Sacrificing Liberty And Bodily Functions For Security. Happy New Year From This Mayor And The NYPD

Times Square, NYC, NY

Village Voice: NYPD Announces New Rules for Times Square’s Two Million NYE Ball Droppers

At a press conference this morning, Mayor Bill de Blasio and the NYPD laid out new rules for ball droppers convening in Times Square as early as 4 a.m. on New Year’s Eve. Items now not permitted in Times Square: Alcohol (huh?), duffle bags, any backpacks, and umbrellas. Additional crucial item not provided: public bathrooms.

The NYPD announced that it is expecting more than 2 million people in Times Square on Saturday, with over 7,000 officers on duty to provide security. In addition to the police, the city will be rolling out 65 sand and Sanitation trucks to surround Times Square, to prevent any trucks being used as a weapon, similar to recent terror attacks.

Jesus Fucking Christ.

This will truly be a test of people’s mettle. But going by the excessive and quite sadistic security plan and the massive throngs of bodies that will arrive and be subjectively penned in like a Syrian refugee camp, it’s safe to assume that those who are responsible for their safety, namely Mayor Shitshow and the higher echelon of N.Y.’s Finest have concluded that these particular revelers have no mettle at all.

How else can one condone this?  How is denying people the right to drink in the new year for auld lang syne, especially this wretched year, by denying people champagne, which flies in the face over the lack of enforcement when it comes to the vagrant mobs of Santacon. How is protecting the public from terrorist acts by denying them bathrooms and blocking the streets with sanitation trucks filled with tons of sand? And how does banning umbrellas factor into this? (Are ISIS taking tips from the Penguin?)  There is not even going to be rain in the forecast. There is not even a fucking confirmed threat.

» Activity 1: In the post about New Year's Eve security in Times Square, how many police officers does the NYPD plan to have on duty?
» Activity 2: Write the next paragraph of the post about New Year's Eve security in Times Square, picking up right after its final sentence.

» Provided information:
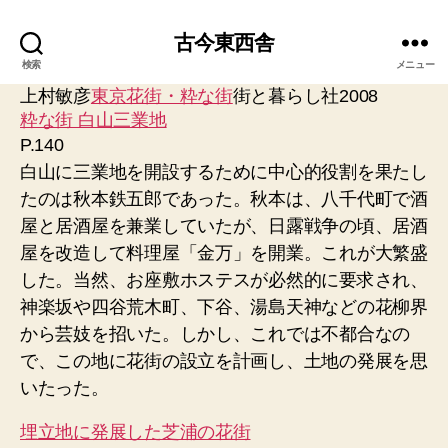
古今東西舎
検索
メニュー
上村敏彦
東京花街・粋な街
街と暮らし社2008
粋な街 白山三業地
P.140
白山に三業地を開設するために中心的役割を果たし
たのは秋本鉄五郎であった。秋本は、八千代町で酒
屋と居酒屋を兼業していたが、日露戦争の頃、居酒
屋を改造して料理屋「金万」を開業。これが大繁盛
した。当然、お座敷ホステスが必然的に要求され、
神楽坂や四谷荒木町、下谷、湯島天神などの花柳界
から芸妓を招いた。しかし、これでは不都合なの
で、この地に花街の設立を計画し、土地の発展を思
いたった。
埋立地に発展した芝浦の花街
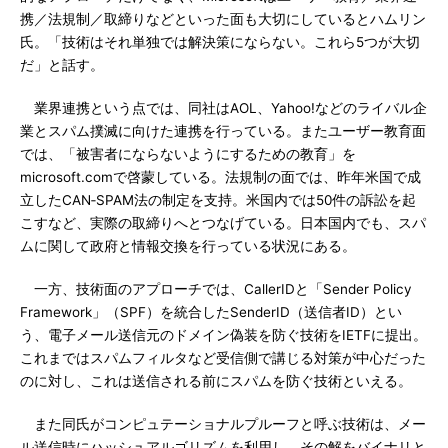
携／法規制／取締りなどといった面も大切にしているとハムリン
氏。「技術はそれ単独では解決策にならない。これら5つが大切
だ」と話す。
業界連携という点では、同社はAOL、Yahoo!などのライバル企
業とスパム撲滅に向けた連携を行っている。またユーザー教育面
では、「被害者にならないようにするための教育」を
microsoft.comで啓蒙している。法規制の面では、昨年米国で成
立したCAN‐SPAM法の制定を支持。米国内では50件の訴訟を起
こすなど、実際の取締りへとつなげている。日本国内でも、スパ
ムに関して政府と情報交換を行っている状況にある。
一方、技術面のアプローチでは、CallerIDと「Sender Policy
Framework」（SPF）を統合したSenderID（送信者ID）とい
う、電子メール送信元のドメイン偽装を防ぐ技術をIETFに提出。
これまではスパムフィルタなど受信側で講じる対策が中心だった
のに対し、これは送信される前にスパムを防ぐ技術といえる。
また同氏がコンピュテーショナルプルーフと呼ぶ技術は、メー
ル送信時にハッシュアルゴリズムを利用し、その解をバイナリと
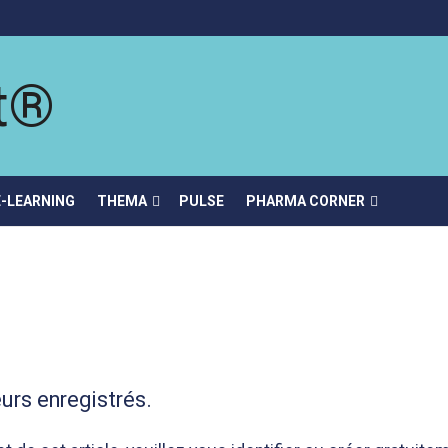
E-LEARNING
THEMA
PULSE
PHARMA CORNER
urs enregistrés.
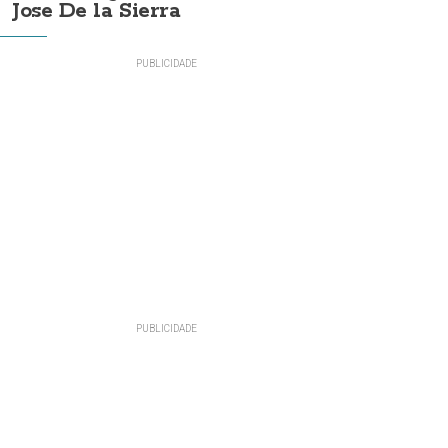
Jose De la Sierra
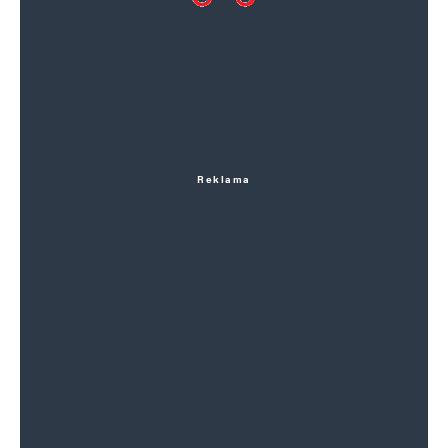
Reklama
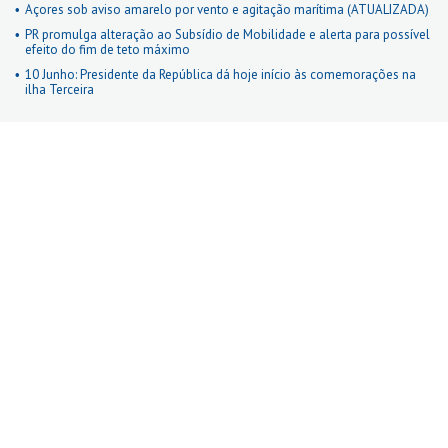
Açores sob aviso amarelo por vento e agitação marítima (ATUALIZADA)
PR promulga alteração ao Subsídio de Mobilidade e alerta para possível
efeito do fim de teto máximo
10 Junho: Presidente da República dá hoje início às comemorações na
ilha Terceira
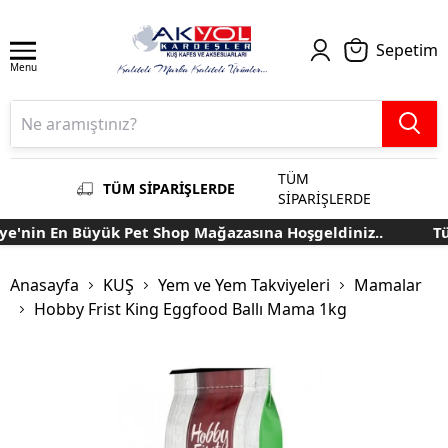
Sepetim
Menu
TÜM
TÜM SİPARİŞLERDE
SİPARİŞLERDE
'nin En Büyük Pet Shop Mağazasına Hoşgeldiniz..
Türk
Anasayfa
KUŞ
Yem ve Yem Takviyeleri
Mamalar
Hobby Frist King Eggfood Ballı Mama 1kg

» Answer section 1: More than 7,000 officers.

» Answer section 2:
How are these people going to eat? Since backpacks are banned also. Maybe part of the plan is to get that goober albino Guy Fieri, the Hard Rock Cafe and all those other rancid food court theme restaurants to throw their marked up lousy fast food to the stockades of people like how fishermen throw chum to get the big catch

It has become official that the city has finally acknowledged the vapidity of the billions of overwhelming, frivolous spending tourists flocking to the city in the past decade. Mayor de lame version of de Laurentiis may have confirmed this with his recent knucklehead statement:

“I’m not quite sure why a million people want to stand in the freezing cold for long periods of time”

At least he’s alienating people who can’t vote here.

This apparatus concocted is so cruel and terrible, that the actual plan to thwart an attack might be to actually discourage people from showing up at all. With no people, no casualties. Isis loses. But do they really? Whenever there are holiday celebrations in public, we have to take ludicrous safety measures that winds up oppressing our own citizenry and erodes our personal freedoms and space every second. Our officials overreactions has made them more flaccid in the eyes of our self-destructive enemies.

But the millions of fools will show up anyway, obsequious to the city’s draconian demands and fill up the pens like good Americans. It’s certain that to tolerate standing still in one direction for 24 hours like pigs in gestation crates, they’ll all be sporting Depends. There has to be a reason why there is a chain pharmacy everywhere you blink. If the city is smart, they make them the sponsor of the night and have their logo on those lame hats and sticks they make all those suckers wear when the clock strikes 12.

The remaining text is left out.